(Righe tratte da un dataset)

=-=-=-=-=

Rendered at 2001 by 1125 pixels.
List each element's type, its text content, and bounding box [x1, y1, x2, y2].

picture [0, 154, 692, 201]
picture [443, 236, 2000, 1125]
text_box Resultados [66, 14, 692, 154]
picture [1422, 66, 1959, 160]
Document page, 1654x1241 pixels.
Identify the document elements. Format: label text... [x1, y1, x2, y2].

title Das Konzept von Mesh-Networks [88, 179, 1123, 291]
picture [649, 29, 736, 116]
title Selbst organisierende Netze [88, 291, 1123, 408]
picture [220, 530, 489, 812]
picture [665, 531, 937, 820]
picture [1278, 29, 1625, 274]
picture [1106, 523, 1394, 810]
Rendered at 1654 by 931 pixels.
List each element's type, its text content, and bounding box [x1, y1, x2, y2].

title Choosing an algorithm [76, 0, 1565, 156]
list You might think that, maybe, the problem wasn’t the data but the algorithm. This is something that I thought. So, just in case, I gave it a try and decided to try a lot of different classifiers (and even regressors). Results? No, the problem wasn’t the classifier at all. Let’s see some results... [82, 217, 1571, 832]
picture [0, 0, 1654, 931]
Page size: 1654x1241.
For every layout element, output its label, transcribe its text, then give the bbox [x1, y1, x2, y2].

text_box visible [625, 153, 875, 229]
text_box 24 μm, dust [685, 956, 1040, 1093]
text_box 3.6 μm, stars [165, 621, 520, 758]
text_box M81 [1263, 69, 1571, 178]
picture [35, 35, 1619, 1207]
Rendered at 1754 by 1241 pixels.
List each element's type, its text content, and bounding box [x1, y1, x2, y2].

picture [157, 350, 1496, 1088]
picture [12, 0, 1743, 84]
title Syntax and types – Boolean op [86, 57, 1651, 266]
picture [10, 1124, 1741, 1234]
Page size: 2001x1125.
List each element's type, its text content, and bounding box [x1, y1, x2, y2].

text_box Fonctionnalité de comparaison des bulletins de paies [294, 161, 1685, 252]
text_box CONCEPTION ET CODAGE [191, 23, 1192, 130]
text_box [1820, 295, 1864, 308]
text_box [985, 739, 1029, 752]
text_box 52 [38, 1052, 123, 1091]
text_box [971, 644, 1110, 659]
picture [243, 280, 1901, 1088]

=-=-=-=-=

Consegna
Puoi trascrivere tutte le righe qui sopra, dalla prima all'ultima, senza cambiare nulla?

Esercizio svolto
Rendered at 2001 by 1125 pixels.
List each element's type, its text content, and bounding box [x1, y1, x2, y2].

picture [0, 154, 692, 201]
picture [443, 236, 2000, 1125]
text_box Resultados [66, 14, 692, 154]
picture [1422, 66, 1959, 160]
Document page, 1654x1241 pixels.
Identify the document elements. Format: label text... [x1, y1, x2, y2].

title Das Konzept von Mesh-Networks [88, 179, 1123, 291]
picture [649, 29, 736, 116]
title Selbst organisierende Netze [88, 291, 1123, 408]
picture [220, 530, 489, 812]
picture [665, 531, 937, 820]
picture [1278, 29, 1625, 274]
picture [1106, 523, 1394, 810]
Rendered at 1654 by 931 pixels.
List each element's type, its text content, and bounding box [x1, y1, x2, y2].

title Choosing an algorithm [76, 0, 1565, 156]
list You might think that, maybe, the problem wasn’t the data but the algorithm. This is something that I thought. So, just in case, I gave it a try and decided to try a lot of different classifiers (and even regressors). Results? No, the problem wasn’t the classifier at all. Let’s see some results... [82, 217, 1571, 832]
picture [0, 0, 1654, 931]
Page size: 1654x1241.
For every layout element, output its label, transcribe its text, then give the bbox [x1, y1, x2, y2].

text_box visible [625, 153, 875, 229]
text_box 24 μm, dust [685, 956, 1040, 1093]
text_box 3.6 μm, stars [165, 621, 520, 758]
text_box M81 [1263, 69, 1571, 178]
picture [35, 35, 1619, 1207]
Rendered at 1754 by 1241 pixels.
List each element's type, its text content, and bounding box [x1, y1, x2, y2].

picture [157, 350, 1496, 1088]
picture [12, 0, 1743, 84]
title Syntax and types – Boolean op [86, 57, 1651, 266]
picture [10, 1124, 1741, 1234]
Page size: 2001x1125.
List each element's type, its text content, and bounding box [x1, y1, x2, y2].

text_box Fonctionnalité de comparaison des bulletins de paies [294, 161, 1685, 252]
text_box CONCEPTION ET CODAGE [191, 23, 1192, 130]
text_box [1820, 295, 1864, 308]
text_box [985, 739, 1029, 752]
text_box 52 [38, 1052, 123, 1091]
text_box [971, 644, 1110, 659]
picture [243, 280, 1901, 1088]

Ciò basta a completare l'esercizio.